## [Texto mostrado]
======

Por Lucía
Mbomío
El concepto «casa» es algo que se construye sin ladrillos o
con ellos, siempre y cuando estén fabricados de recuerdos. Está relacionado con
el lugar en el que nos reconocemos y al que pensamos volver, con el sitio en el
que sembramos jardines enteros de memorias y con los espacios en los que nos
sentimos a salvo.
«Casa» puede ser el país de nacimiento, el que se escogió
para vivir o hasta un rincón mínimo carente de bandera, en el que el himno sea
un silbido espontáneo que devino en melodía de referencia.
A pesar de que en el imaginario colectivo las personas que migran son solo brazos negros, fuertes, productivos y eternamente jóvenes, también hay mujeres y hombres ancianos africanos que llegaron hace más de medio siglo para los que «casa» es su pueblo de origen. De modo, que tras décadas trabajando en tierras conocidas y extrañas de corazón, no es raro que decidan volver a su aldea para envejecer en el mismo punto en el que nacieron.

======

Copia el fragmento del texto sobre el concepto de casa desde "A pesar de que" hasta "el que nacieron.", pero cambia "pueblo de origen" por "lugar de origen".

======

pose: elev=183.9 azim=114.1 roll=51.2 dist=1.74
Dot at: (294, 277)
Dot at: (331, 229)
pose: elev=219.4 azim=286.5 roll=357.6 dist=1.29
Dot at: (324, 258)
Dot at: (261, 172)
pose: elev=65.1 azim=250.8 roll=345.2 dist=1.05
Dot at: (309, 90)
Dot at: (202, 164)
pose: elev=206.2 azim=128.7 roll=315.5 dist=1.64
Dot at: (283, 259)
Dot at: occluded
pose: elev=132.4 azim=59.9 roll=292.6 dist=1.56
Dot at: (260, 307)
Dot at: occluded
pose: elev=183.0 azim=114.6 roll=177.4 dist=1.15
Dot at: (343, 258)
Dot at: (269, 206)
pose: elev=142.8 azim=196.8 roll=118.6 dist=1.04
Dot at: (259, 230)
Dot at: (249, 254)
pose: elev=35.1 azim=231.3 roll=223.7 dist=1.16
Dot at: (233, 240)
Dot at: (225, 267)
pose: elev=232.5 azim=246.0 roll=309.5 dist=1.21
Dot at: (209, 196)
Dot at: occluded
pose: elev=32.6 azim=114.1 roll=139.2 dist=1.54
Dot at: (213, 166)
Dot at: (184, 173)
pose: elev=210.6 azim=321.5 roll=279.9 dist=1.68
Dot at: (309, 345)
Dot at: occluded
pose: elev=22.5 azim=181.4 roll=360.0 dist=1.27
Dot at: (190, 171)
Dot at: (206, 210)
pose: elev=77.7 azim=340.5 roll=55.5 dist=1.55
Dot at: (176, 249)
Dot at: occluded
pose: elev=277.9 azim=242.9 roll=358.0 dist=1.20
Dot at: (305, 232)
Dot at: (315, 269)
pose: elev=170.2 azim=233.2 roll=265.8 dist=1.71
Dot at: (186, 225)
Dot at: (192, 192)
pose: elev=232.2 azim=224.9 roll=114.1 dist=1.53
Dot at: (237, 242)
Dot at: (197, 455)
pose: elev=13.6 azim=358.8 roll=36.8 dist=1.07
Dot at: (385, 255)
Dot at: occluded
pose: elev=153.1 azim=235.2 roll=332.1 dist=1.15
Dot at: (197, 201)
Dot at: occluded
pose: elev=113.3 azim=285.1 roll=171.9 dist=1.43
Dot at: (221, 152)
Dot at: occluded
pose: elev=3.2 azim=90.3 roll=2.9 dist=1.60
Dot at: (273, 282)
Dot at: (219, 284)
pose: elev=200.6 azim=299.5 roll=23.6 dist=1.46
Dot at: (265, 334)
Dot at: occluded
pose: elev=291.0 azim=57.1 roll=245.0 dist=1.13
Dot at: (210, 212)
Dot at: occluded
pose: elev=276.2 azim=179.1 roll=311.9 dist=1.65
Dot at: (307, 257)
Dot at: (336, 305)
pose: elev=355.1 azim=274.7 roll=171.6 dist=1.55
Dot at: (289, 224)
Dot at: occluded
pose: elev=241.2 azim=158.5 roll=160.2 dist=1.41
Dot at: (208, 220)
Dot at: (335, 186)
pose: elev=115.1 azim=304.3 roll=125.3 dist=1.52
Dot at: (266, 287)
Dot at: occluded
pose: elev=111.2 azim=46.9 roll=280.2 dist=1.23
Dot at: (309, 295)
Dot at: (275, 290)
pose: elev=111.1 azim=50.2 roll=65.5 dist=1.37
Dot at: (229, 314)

======

## [Solución escrita]
A pesar de que en el imaginario colectivo las personas que migran son solo brazos negros, fuertes, productivos y eternamente jóvenes, también hay mujeres y hombres ancianos africanos que llegaron hace más de medio siglo para los que «casa» es su lugar de origen. De modo, que tras décadas trabajando en tierras conocidas y extrañas de corazón, no es raro que decidan volver a su aldea para envejecer en el mismo punto en el que nacieron.